Goals:
• 1. In the KafkaIO forum post, which class did the writer register inside FlinkStreamingTransformTranslators?
• 2. List every name in the KafkaIO forum post that begins with "Flink".
• 3. Reproduce the passage of the KafkaIO forum post that begins at the words "1) KafkaIO works" and stops after the words "Flink-Runner core API)".

Text section:

------------------------------

Producer (Beam Pipeline) ?

kaniska Mandal Wed, 27 Apr 2016 23:10:21 -0700

Hi Raghu,

When the KafkaIO sink code is merged , can you please add couple of
examples to demonstrate that :


1) KafkaIO works fine with FinkPipelineRunner

> the reason I am asking this; earlier when I tried to port KafkaIO code
(added a custom Sink code - copied from KafkaWriter) from spark-runner into
beam sdk; I ended up registering 'KafkaIO.Write.Bound.class'   inside
FlinkStreamingTransformTranslators
(I don't want to update the Flink-Runner core API)

> It was a dirty hack and somehow worked (didn't test Avro that time) , so
I quickly adapted Max's suggestion on FlinkUnboundedSource & Sink approach
- which is very clean and worked for simple non-avro data

> Is Max's contrib 'FlinkUnboudedSink' going to be merged as well ?

2) KafkaIO can serialize an Avro-generated POJO (e.g. sample attached here)
 into byte-array and then corresponding Sink can deserialize it
effortlessly .

------------------------------

(Dataset entries)

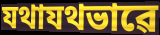
যথাযথভাৱে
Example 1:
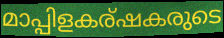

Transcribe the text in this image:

മാപ്പിളകര്ഷകരുടെ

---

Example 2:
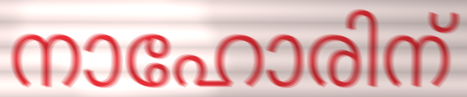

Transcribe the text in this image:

നാഹോരിന്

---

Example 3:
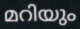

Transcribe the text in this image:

മറിയും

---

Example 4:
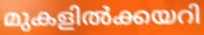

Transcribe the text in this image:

മുകളിൽക്കയറി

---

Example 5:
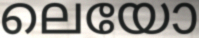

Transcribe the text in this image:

ലെയോ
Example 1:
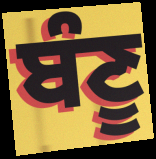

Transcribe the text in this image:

ਬੰਣੂ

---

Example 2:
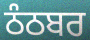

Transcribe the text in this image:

ਠੰਠਬਰ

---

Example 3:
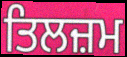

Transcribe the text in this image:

ਤਿਲਜ਼ਮ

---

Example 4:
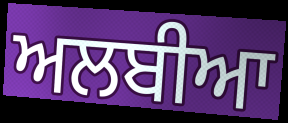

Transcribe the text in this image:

ਅਲਬੀਆ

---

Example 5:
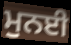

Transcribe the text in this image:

ਮੁਨਈ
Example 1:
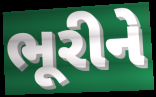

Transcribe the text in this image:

ભૂરીને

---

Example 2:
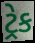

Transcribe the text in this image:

ટ્રેક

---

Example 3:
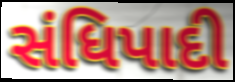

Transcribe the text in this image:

સંધિપાદી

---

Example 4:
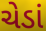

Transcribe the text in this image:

ચેડાં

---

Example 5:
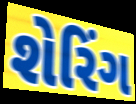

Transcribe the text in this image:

શેરિંગ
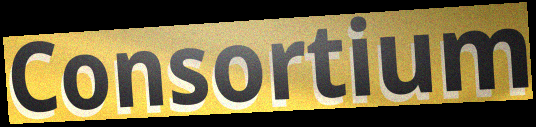
Consortium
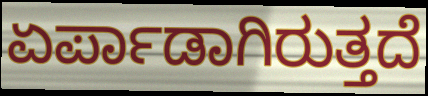
ಏರ್ಪಾಡಾಗಿರುತ್ತದೆ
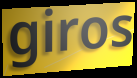
giros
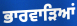
ਭਾਰਵਾੜਿਆਂ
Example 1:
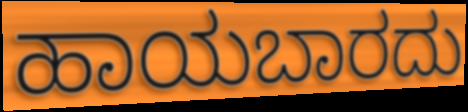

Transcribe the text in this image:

ಹಾಯಬಾರದು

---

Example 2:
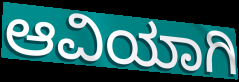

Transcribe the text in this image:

ಆವಿಯಾಗಿ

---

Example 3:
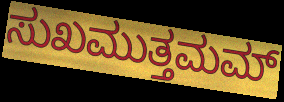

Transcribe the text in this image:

ಸುಖಮುತ್ತಮಮ್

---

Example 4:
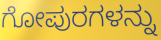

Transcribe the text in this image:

ಗೋಪುರಗಳನ್ನು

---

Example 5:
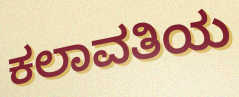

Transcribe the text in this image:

ಕಲಾವತಿಯ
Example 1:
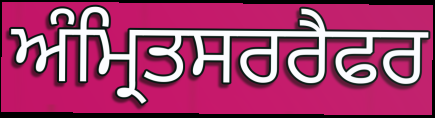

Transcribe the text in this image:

ਅੰਮ੍ਰਿਤਸਰਰੈਫਰ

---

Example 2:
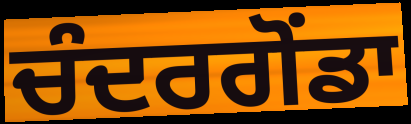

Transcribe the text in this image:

ਚੰਦਰਗੋਂਡਾ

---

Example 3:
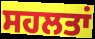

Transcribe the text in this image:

ਸਹਲਤਾਂ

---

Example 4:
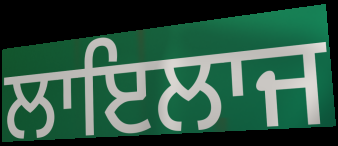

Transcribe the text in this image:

ਲਾਇਲਾਜ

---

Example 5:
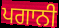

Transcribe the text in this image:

ਪਗਾਨੀ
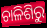
ଚାଳିଶିରୁ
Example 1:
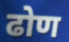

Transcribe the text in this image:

ढोण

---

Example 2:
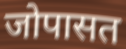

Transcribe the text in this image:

जोपासत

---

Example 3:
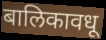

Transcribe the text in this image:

बालिकावधू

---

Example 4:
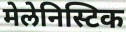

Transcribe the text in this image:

मेलेनिस्टिक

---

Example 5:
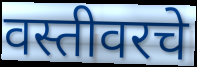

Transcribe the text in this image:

वस्तीवरचे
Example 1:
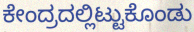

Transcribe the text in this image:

ಕೇಂದ್ರದಲ್ಲಿಟ್ಟುಕೊಂಡು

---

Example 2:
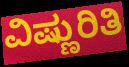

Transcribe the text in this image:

ವಿಷ್ಣುರಿತಿ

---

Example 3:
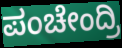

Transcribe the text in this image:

ಪಂಚೇಂದ್ರಿ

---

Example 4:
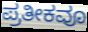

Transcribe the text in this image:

ಪ್ರತೀಕವೂ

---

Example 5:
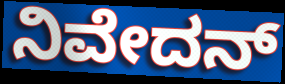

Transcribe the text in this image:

ನಿವೇದನ್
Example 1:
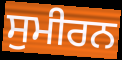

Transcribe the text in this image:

ਸੁਮੀਰਨ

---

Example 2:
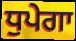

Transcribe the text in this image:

ਧੁਪੇਗਾ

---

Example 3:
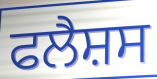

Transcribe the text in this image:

ਫਲੈਸ਼ਸ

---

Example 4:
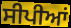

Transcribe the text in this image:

ਸੀਪੀਆਂ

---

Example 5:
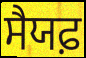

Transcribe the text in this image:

ਸੈਯਫ਼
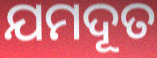
ଯମଦୂତ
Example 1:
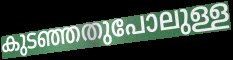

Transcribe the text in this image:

കുടഞ്ഞതുപോലുള്ള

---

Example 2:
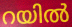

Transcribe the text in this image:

റയിൽ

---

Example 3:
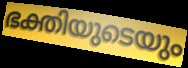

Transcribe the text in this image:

ഭക്തിയുടെയും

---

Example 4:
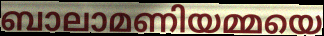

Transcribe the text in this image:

ബാലാമണിയമ്മയെ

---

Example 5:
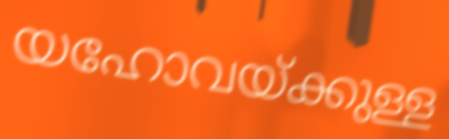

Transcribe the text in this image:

യഹോവയ്ക്കുള്ള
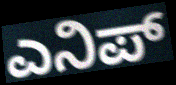
ಎನಿಪ್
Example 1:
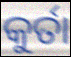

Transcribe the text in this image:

କୁର୍ତା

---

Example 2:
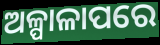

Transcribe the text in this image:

ଅଳ୍ପାଳାପରେ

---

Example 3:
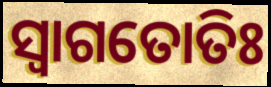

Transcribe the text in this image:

ସ୍ଵାଗତୋତିଃ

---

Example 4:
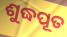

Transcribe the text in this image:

ଶୁଦ୍ଧପୂତ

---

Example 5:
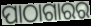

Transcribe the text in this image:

ପାଠାଗାରର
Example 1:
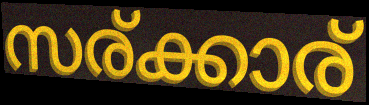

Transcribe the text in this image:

സര്ക്കാര്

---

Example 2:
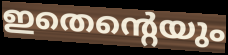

------------------------------

Answers by task:
• 1. KafkaIO.Write.Bound.class

• 2. Flink-Runner, FlinkStreamingTransformTranslators, FlinkUnboundedSource, FlinkUnboudedSink

• 3.
1) KafkaIO works fine with FinkPipelineRunner

> the reason I am asking this; earlier when I tried to port KafkaIO code
(added a custom Sink code - copied from KafkaWriter) from spark-runner into
beam sdk; I ended up registering 'KafkaIO.Write.Bound.class'   inside
FlinkStreamingTransformTranslators
(I don't want to update the Flink-Runner core API)